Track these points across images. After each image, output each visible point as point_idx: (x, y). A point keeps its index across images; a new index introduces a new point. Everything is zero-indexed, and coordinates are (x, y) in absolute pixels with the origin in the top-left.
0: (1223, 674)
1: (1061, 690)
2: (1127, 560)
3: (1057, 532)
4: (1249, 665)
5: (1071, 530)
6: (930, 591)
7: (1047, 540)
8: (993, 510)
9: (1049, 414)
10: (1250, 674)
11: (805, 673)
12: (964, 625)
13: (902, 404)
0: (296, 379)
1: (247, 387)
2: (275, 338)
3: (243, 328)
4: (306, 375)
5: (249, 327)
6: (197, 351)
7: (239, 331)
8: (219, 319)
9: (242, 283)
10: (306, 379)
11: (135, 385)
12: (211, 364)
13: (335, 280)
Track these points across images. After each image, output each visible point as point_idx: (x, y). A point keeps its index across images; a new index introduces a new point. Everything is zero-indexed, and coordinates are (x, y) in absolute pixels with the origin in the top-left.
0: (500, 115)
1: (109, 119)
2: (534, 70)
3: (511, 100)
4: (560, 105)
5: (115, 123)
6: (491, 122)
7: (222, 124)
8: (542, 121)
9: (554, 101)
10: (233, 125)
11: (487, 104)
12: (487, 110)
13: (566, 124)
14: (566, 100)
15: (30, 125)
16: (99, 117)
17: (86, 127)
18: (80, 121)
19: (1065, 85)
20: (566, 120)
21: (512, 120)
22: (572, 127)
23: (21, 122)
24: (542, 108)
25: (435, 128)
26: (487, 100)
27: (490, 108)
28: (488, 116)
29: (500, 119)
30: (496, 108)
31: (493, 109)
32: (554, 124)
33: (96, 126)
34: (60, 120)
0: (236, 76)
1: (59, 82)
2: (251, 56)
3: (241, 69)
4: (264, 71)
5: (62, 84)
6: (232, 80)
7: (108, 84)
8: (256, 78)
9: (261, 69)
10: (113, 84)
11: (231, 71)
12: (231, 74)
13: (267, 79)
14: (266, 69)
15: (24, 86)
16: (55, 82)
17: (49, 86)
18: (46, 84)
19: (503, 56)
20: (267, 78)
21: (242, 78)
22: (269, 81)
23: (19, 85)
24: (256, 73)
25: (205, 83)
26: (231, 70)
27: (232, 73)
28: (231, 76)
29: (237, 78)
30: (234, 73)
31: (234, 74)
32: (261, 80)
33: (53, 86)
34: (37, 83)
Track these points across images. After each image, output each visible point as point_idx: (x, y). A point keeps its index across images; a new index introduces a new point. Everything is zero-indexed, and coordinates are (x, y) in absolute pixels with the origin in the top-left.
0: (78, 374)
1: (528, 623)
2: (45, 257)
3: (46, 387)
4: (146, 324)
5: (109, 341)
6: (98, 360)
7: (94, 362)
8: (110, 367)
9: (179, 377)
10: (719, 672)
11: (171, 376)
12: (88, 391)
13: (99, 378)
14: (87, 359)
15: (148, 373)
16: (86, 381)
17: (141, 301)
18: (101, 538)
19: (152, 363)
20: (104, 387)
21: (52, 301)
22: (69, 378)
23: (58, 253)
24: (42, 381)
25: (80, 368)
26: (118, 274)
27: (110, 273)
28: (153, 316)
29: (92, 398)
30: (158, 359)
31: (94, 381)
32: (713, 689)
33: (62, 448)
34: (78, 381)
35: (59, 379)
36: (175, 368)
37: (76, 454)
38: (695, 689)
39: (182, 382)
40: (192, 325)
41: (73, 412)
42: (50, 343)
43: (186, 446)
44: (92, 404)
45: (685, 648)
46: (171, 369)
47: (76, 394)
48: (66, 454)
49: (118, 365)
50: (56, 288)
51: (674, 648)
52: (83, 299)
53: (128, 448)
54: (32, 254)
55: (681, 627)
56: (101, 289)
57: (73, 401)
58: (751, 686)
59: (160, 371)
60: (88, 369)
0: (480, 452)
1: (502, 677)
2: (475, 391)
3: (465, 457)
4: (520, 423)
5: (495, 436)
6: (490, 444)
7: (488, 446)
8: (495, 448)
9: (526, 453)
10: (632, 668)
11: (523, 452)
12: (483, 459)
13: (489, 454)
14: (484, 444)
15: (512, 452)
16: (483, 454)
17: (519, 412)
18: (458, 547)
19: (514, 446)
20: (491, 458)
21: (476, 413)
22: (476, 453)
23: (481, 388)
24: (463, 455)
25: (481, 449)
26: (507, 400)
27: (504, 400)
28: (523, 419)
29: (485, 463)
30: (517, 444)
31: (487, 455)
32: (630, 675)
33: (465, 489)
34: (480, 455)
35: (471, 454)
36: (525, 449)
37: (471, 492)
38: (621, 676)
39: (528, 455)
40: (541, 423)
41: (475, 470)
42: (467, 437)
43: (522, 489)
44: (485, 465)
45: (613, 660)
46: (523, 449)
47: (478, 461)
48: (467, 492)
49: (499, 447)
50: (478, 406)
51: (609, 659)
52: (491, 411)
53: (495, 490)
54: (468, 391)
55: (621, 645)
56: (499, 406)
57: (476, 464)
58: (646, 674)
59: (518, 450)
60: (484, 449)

^^^^^^^^^^^^^^^^

> **WHAT YOU HAVE TO DO**: Format every line of all the entries above as a JSON list of strings, one string per line, leaving out any blank lines.

> **OUTPUT FOR THIS EXERCISE**:
[
  "Track these points across images. After each image, output each visible point as point_idx: (x, y). A point keeps its index across images; a new index introduces a new point. Everything is zero-indexed, and coordinates are (x, y) in absolute pixels with the origin in the top-left.",
  "0: (1223, 674)",
  "1: (1061, 690)",
  "2: (1127, 560)",
  "3: (1057, 532)",
  "4: (1249, 665)",
  "5: (1071, 530)",
  "6: (930, 591)",
  "7: (1047, 540)",
  "8: (993, 510)",
  "9: (1049, 414)",
  "10: (1250, 674)",
  "11: (805, 673)",
  "12: (964, 625)",
  "13: (902, 404)",
  "0: (296, 379)",
  "1: (247, 387)",
  "2: (275, 338)",
  "3: (243, 328)",
  "4: (306, 375)",
  "5: (249, 327)",
  "6: (197, 351)",
  "7: (239, 331)",
  "8: (219, 319)",
  "9: (242, 283)",
  "10: (306, 379)",
  "11: (135, 385)",
  "12: (211, 364)",
  "13: (335, 280)",
  "Track these points across images. After each image, output each visible point as point_idx: (x, y). A point keeps its index across images; a new index introduces a new point. Everything is zero-indexed, and coordinates are (x, y) in absolute pixels with the origin in the top-left.",
  "0: (500, 115)",
  "1: (109, 119)",
  "2: (534, 70)",
  "3: (511, 100)",
  "4: (560, 105)",
  "5: (115, 123)",
  "6: (491, 122)",
  "7: (222, 124)",
  "8: (542, 121)",
  "9: (554, 101)",
  "10: (233, 125)",
  "11: (487, 104)",
  "12: (487, 110)",
  "13: (566, 124)",
  "14: (566, 100)",
  "15: (30, 125)",
  "16: (99, 117)",
  "17: (86, 127)",
  "18: (80, 121)",
  "19: (1065, 85)",
  "20: (566, 120)",
  "21: (512, 120)",
  "22: (572, 127)",
  "23: (21, 122)",
  "24: (542, 108)",
  "25: (435, 128)",
  "26: (487, 100)",
  "27: (490, 108)",
  "28: (488, 116)",
  "29: (500, 119)",
  "30: (496, 108)",
  "31: (493, 109)",
  "32: (554, 124)",
  "33: (96, 126)",
  "34: (60, 120)",
  "0: (236, 76)",
  "1: (59, 82)",
  "2: (251, 56)",
  "3: (241, 69)",
  "4: (264, 71)",
  "5: (62, 84)",
  "6: (232, 80)",
  "7: (108, 84)",
  "8: (256, 78)",
  "9: (261, 69)",
  "10: (113, 84)",
  "11: (231, 71)",
  "12: (231, 74)",
  "13: (267, 79)",
  "14: (266, 69)",
  "15: (24, 86)",
  "16: (55, 82)",
  "17: (49, 86)",
  "18: (46, 84)",
  "19: (503, 56)",
  "20: (267, 78)",
  "21: (242, 78)",
  "22: (269, 81)",
  "23: (19, 85)",
  "24: (256, 73)",
  "25: (205, 83)",
  "26: (231, 70)",
  "27: (232, 73)",
  "28: (231, 76)",
  "29: (237, 78)",
  "30: (234, 73)",
  "31: (234, 74)",
  "32: (261, 80)",
  "33: (53, 86)",
  "34: (37, 83)",
  "Track these points across images. After each image, output each visible point as point_idx: (x, y). A point keeps its index across images; a new index introduces a new point. Everything is zero-indexed, and coordinates are (x, y) in absolute pixels with the origin in the top-left.",
  "0: (78, 374)",
  "1: (528, 623)",
  "2: (45, 257)",
  "3: (46, 387)",
  "4: (146, 324)",
  "5: (109, 341)",
  "6: (98, 360)",
  "7: (94, 362)",
  "8: (110, 367)",
  "9: (179, 377)",
  "10: (719, 672)",
  "11: (171, 376)",
  "12: (88, 391)",
  "13: (99, 378)",
  "14: (87, 359)",
  "15: (148, 373)",
  "16: (86, 381)",
  "17: (141, 301)",
  "18: (101, 538)",
  "19: (152, 363)",
  "20: (104, 387)",
  "21: (52, 301)",
  "22: (69, 378)",
  "23: (58, 253)",
  "24: (42, 381)",
  "25: (80, 368)",
  "26: (118, 274)",
  "27: (110, 273)",
  "28: (153, 316)",
  "29: (92, 398)",
  "30: (158, 359)",
  "31: (94, 381)",
  "32: (713, 689)",
  "33: (62, 448)",
  "34: (78, 381)",
  "35: (59, 379)",
  "36: (175, 368)",
  "37: (76, 454)",
  "38: (695, 689)",
  "39: (182, 382)",
  "40: (192, 325)",
  "41: (73, 412)",
  "42: (50, 343)",
  "43: (186, 446)",
  "44: (92, 404)",
  "45: (685, 648)",
  "46: (171, 369)",
  "47: (76, 394)",
  "48: (66, 454)",
  "49: (118, 365)",
  "50: (56, 288)",
  "51: (674, 648)",
  "52: (83, 299)",
  "53: (128, 448)",
  "54: (32, 254)",
  "55: (681, 627)",
  "56: (101, 289)",
  "57: (73, 401)",
  "58: (751, 686)",
  "59: (160, 371)",
  "60: (88, 369)",
  "0: (480, 452)",
  "1: (502, 677)",
  "2: (475, 391)",
  "3: (465, 457)",
  "4: (520, 423)",
  "5: (495, 436)",
  "6: (490, 444)",
  "7: (488, 446)",
  "8: (495, 448)",
  "9: (526, 453)",
  "10: (632, 668)",
  "11: (523, 452)",
  "12: (483, 459)",
  "13: (489, 454)",
  "14: (484, 444)",
  "15: (512, 452)",
  "16: (483, 454)",
  "17: (519, 412)",
  "18: (458, 547)",
  "19: (514, 446)",
  "20: (491, 458)",
  "21: (476, 413)",
  "22: (476, 453)",
  "23: (481, 388)",
  "24: (463, 455)",
  "25: (481, 449)",
  "26: (507, 400)",
  "27: (504, 400)",
  "28: (523, 419)",
  "29: (485, 463)",
  "30: (517, 444)",
  "31: (487, 455)",
  "32: (630, 675)",
  "33: (465, 489)",
  "34: (480, 455)",
  "35: (471, 454)",
  "36: (525, 449)",
  "37: (471, 492)",
  "38: (621, 676)",
  "39: (528, 455)",
  "40: (541, 423)",
  "41: (475, 470)",
  "42: (467, 437)",
  "43: (522, 489)",
  "44: (485, 465)",
  "45: (613, 660)",
  "46: (523, 449)",
  "47: (478, 461)",
  "48: (467, 492)",
  "49: (499, 447)",
  "50: (478, 406)",
  "51: (609, 659)",
  "52: (491, 411)",
  "53: (495, 490)",
  "54: (468, 391)",
  "55: (621, 645)",
  "56: (499, 406)",
  "57: (476, 464)",
  "58: (646, 674)",
  "59: (518, 450)",
  "60: (484, 449)"
]